Ambassador of Russia to Moldova
- In office 1 August 2003 – 24 April 2004
- Preceded by: Pavel Petrovsky [ru]
- Succeeded by: Nikolai Ryabov [ru]

Ambassador of Russia to Lithuania
- In office 27 August 1999 – 1 August 2003
- Preceded by: Konstantin Mosel [ru]
- Succeeded by: Boris Tsepov [ru]

Head of the Apparatus of the Government of Russia
- In office 14 September 1998 – 19 May 1999
- Preceded by: Igor Shabdurasulov [ru]
- Succeeded by: Andrey Chernenko [ru]

Personal details
- Born: Yuri Antonovich Zubakov 27 November 1943 Chita, Russian SFSR, USSR
- Died: 18 October 2022 (aged 78)
- Education: Higher School of the KGB
- Occupation: Diplomat

= Yuri Zubakov =

Russian diplomat and politician (1943–2022)

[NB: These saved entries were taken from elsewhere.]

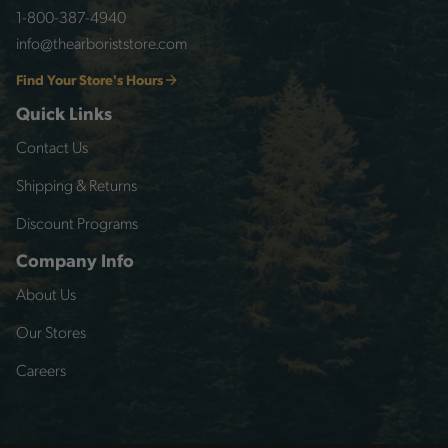
1-800-387-4940
info@thearboriststore.com
Find Your Store's Hours
Quick Links
Contact Us
Shipping & Returns
Discount Programs
Company Info
About Us
Our Stores
Careers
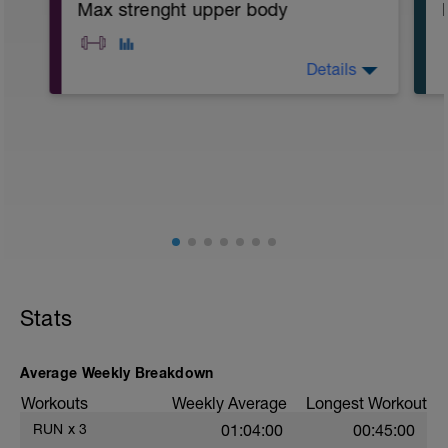
Max strenght upper body
Details
A1: Bench Press
A2: Pull Up
B: Single Arm DB Row
C: DB Pullover
D1: DB Military Press
D2: Push Up
E1: Barbell Bicep Curl
E2: Hands On Swiss Ball Plank
Stats
Average Weekly Breakdown
Workouts
Weekly Average
Longest Workout
RUN
x
3
01:04:00
00:45:00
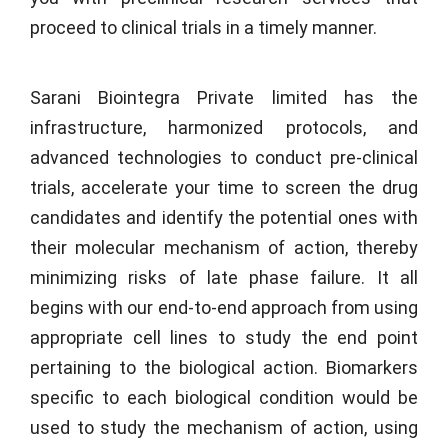
proceed to clinical trials in a timely manner.
Sarani Biointegra Private limited
has the
infrastructure, harmonized protocols, and
advanced technologies to conduct pre-clinical
trials, accelerate your time to screen the drug
candidates and identify the potential ones with
their molecular mechanism of action, thereby
minimizing risks of late phase failure. It all
begins with our end-to-end approach from using
appropriate cell lines to study the end point
pertaining to the biological action. Biomarkers
specific to each biological condition would be
used to study the mechanism of action, using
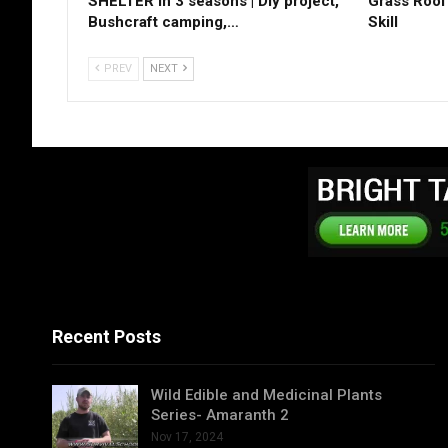
SHELTER in 3 seasons | Diy project,
Grass Roof 
Bushcraft camping,…
Skill
PREV
NEXT
Recent Posts
Wild Edible and Medicinal Plants
Series- Amaranth 2
Nov 17, 2024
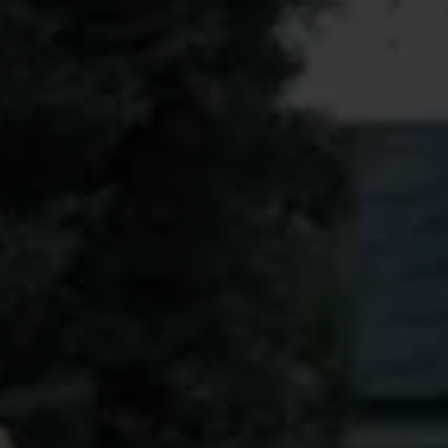
Book a free condition inspection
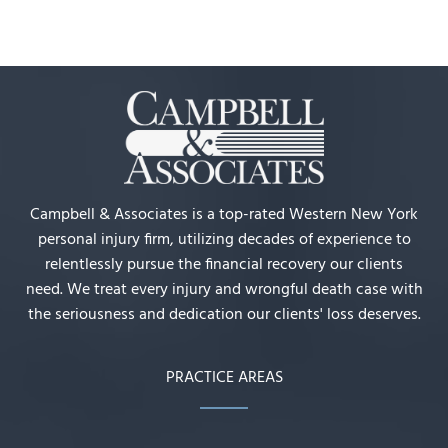
Campbell & Associates is a top-rated Western New York
personal injury firm, utilizing decades of experience to
relentlessly pursue the financial recovery our clients
need. We treat every injury and wrongful death case with
the seriousness and dedication our clients' loss deserves.
PRACTICE AREAS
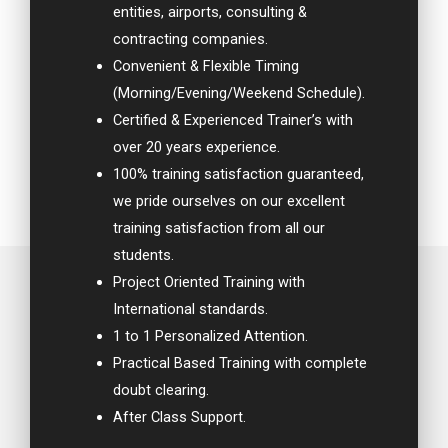
entities, airports, consulting &
contracting companies.
Convenient & Flexible Timing
(Morning/Evening/Weekend Schedule).
Certified & Experienced Trainer’s with
over 20 years experience.
100% training satisfaction guaranteed,
we pride ourselves on our excellent
training satisfaction from all our
students.
Project Oriented Training with
International standards.
1 to 1 Personalized Attention.
Practical Based Training with complete
doubt clearing.
After Class Support.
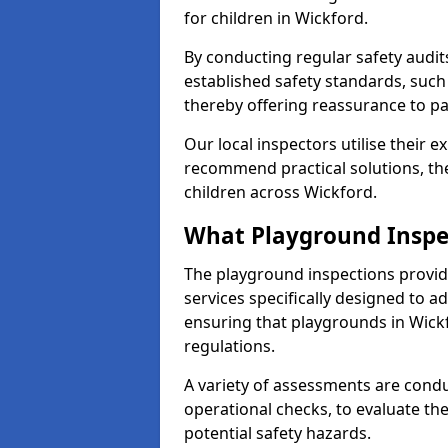
for children in Wickford.
By conducting regular safety audi
established safety standards, such
thereby offering reassurance to p
Our local inspectors utilise their e
recommend practical solutions, th
children across Wickford.
What Playground Inspe
The playground inspections provi
services specifically designed to a
ensuring that playgrounds in Wick
regulations.
A variety of assessments are condu
operational checks, to evaluate th
potential safety hazards.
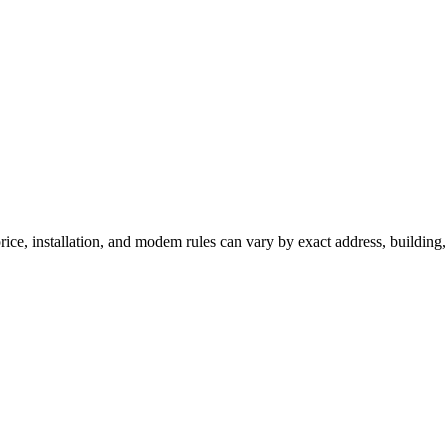
ice, installation, and modem rules can vary by exact address, building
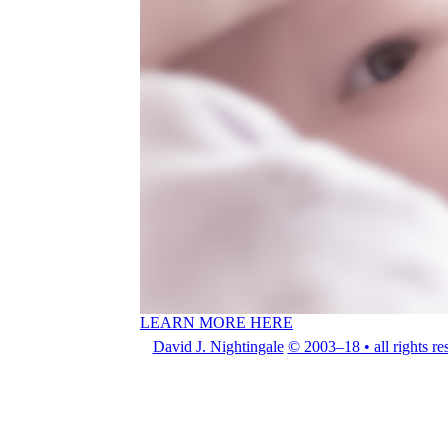
LEARN MORE HERE
David J. Nightingale
© 2003–18 • all rights re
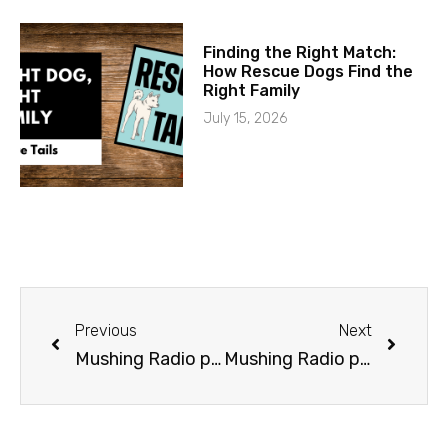
Finding the Right Match:
How Rescue Dogs Find the
Right Family
July 15, 2026
Previous
Next
Mushing Radio presents Lacey Hart
Mushing Radio presents Taylor Steele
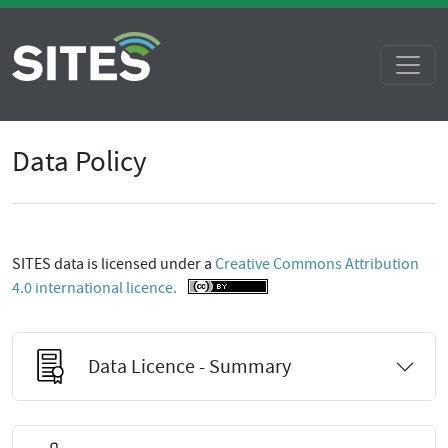
Data Policy
SITES data is licensed under a
Creative Commons Attribution
4.0 international licence.
Data Licence - Summary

Yuri Antonovich Zubakov (Ю́рий Анто́нович Зубако́в; 27 November 1943 – 18 October 2022) was a Russian diplomat and politician. He led the Apparatus of the Government of Russia from 1998 to 1999 and was Russia's ambassador to Lithuania from 1999 to 2003 and to Moldova from 2003 to 2004. He had the federal state civilian service rank of 1st class Active State Councillor of the Russian Federation.

Zubakov died on 18 October 2022, at the age of 78.